EXERCISE: Beginning with the first line of the records and stopping after the line that contains "企业招一个财务分析经理，你就", rewrite that text as a JSON list of strings, one string per line, with blank lines omitted.

DATA TO USE:
■ ■ ■ ■ ■

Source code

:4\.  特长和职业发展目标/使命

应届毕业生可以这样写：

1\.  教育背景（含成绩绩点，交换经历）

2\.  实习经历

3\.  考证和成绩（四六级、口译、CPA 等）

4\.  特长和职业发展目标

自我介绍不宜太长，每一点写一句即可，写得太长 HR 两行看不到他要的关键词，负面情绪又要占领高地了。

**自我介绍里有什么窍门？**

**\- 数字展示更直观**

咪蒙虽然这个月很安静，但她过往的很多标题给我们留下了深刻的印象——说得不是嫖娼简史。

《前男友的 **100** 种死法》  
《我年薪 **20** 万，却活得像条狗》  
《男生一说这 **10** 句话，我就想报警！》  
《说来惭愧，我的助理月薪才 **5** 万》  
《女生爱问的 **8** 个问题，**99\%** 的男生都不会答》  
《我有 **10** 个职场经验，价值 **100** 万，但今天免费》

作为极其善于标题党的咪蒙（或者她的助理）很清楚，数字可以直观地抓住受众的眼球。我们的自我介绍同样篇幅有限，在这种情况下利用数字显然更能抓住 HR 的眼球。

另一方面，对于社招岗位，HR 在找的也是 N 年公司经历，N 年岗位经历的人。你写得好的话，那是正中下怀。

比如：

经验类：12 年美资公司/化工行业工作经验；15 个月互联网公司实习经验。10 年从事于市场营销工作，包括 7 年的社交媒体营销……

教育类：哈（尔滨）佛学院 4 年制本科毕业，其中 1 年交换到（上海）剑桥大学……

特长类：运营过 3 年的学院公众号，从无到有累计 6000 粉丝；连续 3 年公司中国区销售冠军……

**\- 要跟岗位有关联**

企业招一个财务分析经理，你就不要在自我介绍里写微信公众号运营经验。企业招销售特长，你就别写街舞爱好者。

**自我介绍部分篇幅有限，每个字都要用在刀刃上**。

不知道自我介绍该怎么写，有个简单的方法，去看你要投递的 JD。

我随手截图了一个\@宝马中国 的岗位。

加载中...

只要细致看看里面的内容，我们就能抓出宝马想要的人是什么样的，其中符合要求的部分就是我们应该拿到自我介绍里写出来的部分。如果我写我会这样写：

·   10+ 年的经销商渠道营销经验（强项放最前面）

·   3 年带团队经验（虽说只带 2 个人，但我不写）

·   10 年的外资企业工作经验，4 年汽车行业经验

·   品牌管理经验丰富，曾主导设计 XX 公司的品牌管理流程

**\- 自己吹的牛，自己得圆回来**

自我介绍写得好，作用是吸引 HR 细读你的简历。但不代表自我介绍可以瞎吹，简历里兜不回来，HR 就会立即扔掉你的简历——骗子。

■ ■ ■ ■ ■

FINISHED EXERCISE:
[
  "Source code",
  ":4\\.  特长和职业发展目标/使命",
  "应届毕业生可以这样写：",
  "1\\.  教育背景（含成绩绩点，交换经历）",
  "2\\.  实习经历",
  "3\\.  考证和成绩（四六级、口译、CPA 等）",
  "4\\.  特长和职业发展目标",
  "自我介绍不宜太长，每一点写一句即可，写得太长 HR 两行看不到他要的关键词，负面情绪又要占领高地了。",
  "**自我介绍里有什么窍门？**",
  "**\\- 数字展示更直观**",
  "咪蒙虽然这个月很安静，但她过往的很多标题给我们留下了深刻的印象——说得不是嫖娼简史。",
  "《前男友的 **100** 种死法》  ",
  "《我年薪 **20** 万，却活得像条狗》  ",
  "《男生一说这 **10** 句话，我就想报警！》  ",
  "《说来惭愧，我的助理月薪才 **5** 万》  ",
  "《女生爱问的 **8** 个问题，**99\\%** 的男生都不会答》  ",
  "《我有 **10** 个职场经验，价值 **100** 万，但今天免费》",
  "作为极其善于标题党的咪蒙（或者她的助理）很清楚，数字可以直观地抓住受众的眼球。我们的自我介绍同样篇幅有限，在这种情况下利用数字显然更能抓住 HR 的眼球。",
  "另一方面，对于社招岗位，HR 在找的也是 N 年公司经历，N 年岗位经历的人。你写得好的话，那是正中下怀。",
  "比如：",
  "经验类：12 年美资公司/化工行业工作经验；15 个月互联网公司实习经验。10 年从事于市场营销工作，包括 7 年的社交媒体营销……",
  "教育类：哈（尔滨）佛学院 4 年制本科毕业，其中 1 年交换到（上海）剑桥大学……",
  "特长类：运营过 3 年的学院公众号，从无到有累计 6000 粉丝；连续 3 年公司中国区销售冠军……",
  "**\\- 要跟岗位有关联**",
  "企业招一个财务分析经理，你就不要在自我介绍里写微信公众号运营经验。企业招销售特长，你就别写街舞爱好者。"
]